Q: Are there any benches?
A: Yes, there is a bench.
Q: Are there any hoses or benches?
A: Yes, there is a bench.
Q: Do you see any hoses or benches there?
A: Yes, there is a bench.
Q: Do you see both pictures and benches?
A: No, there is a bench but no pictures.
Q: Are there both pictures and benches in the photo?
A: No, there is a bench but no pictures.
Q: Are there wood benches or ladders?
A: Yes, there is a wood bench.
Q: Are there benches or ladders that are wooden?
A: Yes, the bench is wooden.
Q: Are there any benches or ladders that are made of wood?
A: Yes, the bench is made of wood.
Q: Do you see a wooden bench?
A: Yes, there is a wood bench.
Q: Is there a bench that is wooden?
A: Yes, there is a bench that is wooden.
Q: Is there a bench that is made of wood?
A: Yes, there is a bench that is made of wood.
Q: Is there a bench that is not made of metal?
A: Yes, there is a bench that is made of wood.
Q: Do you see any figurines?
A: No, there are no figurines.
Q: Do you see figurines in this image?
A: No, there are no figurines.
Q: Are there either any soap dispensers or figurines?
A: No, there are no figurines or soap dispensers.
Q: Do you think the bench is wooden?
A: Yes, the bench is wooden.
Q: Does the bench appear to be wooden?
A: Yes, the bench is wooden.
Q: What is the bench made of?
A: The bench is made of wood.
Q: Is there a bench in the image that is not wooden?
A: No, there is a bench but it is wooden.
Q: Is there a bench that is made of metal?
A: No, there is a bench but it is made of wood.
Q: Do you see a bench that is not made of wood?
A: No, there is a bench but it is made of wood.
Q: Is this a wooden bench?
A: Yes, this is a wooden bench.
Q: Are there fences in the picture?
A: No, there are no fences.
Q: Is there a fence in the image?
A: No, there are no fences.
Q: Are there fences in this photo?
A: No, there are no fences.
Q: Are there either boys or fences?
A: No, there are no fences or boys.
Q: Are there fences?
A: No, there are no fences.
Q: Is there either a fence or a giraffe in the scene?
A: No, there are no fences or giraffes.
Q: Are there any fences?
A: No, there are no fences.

...

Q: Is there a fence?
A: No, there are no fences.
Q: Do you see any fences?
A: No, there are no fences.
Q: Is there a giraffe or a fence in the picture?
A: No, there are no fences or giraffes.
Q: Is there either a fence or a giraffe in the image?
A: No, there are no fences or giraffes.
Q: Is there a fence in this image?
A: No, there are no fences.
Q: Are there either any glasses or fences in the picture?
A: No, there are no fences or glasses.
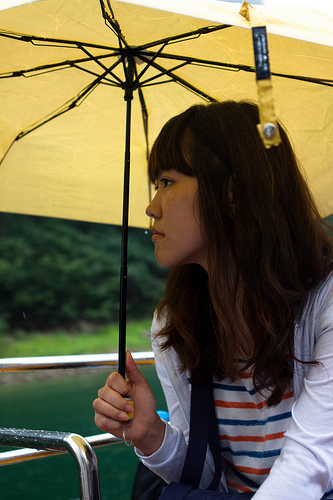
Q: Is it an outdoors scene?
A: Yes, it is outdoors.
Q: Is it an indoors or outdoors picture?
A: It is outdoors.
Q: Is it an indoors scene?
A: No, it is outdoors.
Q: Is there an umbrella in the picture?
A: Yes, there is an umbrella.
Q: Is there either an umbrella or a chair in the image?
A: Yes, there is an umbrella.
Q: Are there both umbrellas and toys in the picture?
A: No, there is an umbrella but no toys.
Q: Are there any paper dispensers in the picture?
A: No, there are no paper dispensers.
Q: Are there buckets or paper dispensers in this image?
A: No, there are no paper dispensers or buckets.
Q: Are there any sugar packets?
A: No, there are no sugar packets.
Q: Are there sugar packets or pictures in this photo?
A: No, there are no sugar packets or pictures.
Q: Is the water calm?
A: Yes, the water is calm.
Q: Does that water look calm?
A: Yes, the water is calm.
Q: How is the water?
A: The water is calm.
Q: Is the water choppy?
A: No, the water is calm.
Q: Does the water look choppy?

--

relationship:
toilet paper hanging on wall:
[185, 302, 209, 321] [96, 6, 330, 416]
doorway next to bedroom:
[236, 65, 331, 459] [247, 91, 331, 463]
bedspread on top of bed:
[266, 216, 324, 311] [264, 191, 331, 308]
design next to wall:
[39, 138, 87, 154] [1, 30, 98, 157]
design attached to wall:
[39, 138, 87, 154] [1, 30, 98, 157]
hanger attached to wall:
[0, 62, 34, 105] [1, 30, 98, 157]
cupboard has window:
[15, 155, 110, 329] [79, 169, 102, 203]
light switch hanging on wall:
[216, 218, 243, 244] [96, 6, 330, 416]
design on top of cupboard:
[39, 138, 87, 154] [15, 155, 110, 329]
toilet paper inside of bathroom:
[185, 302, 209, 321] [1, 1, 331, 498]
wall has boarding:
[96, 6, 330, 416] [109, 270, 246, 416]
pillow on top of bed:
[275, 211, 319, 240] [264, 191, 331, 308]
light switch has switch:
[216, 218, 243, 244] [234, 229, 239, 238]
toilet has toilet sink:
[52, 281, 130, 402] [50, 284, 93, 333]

DIRECTION:
Show each line of the material above that contains the word "glasses".

RIGHT ANSWER:
Q: Are there either any glasses or fences in the picture?
A: No, there are no fences or glasses.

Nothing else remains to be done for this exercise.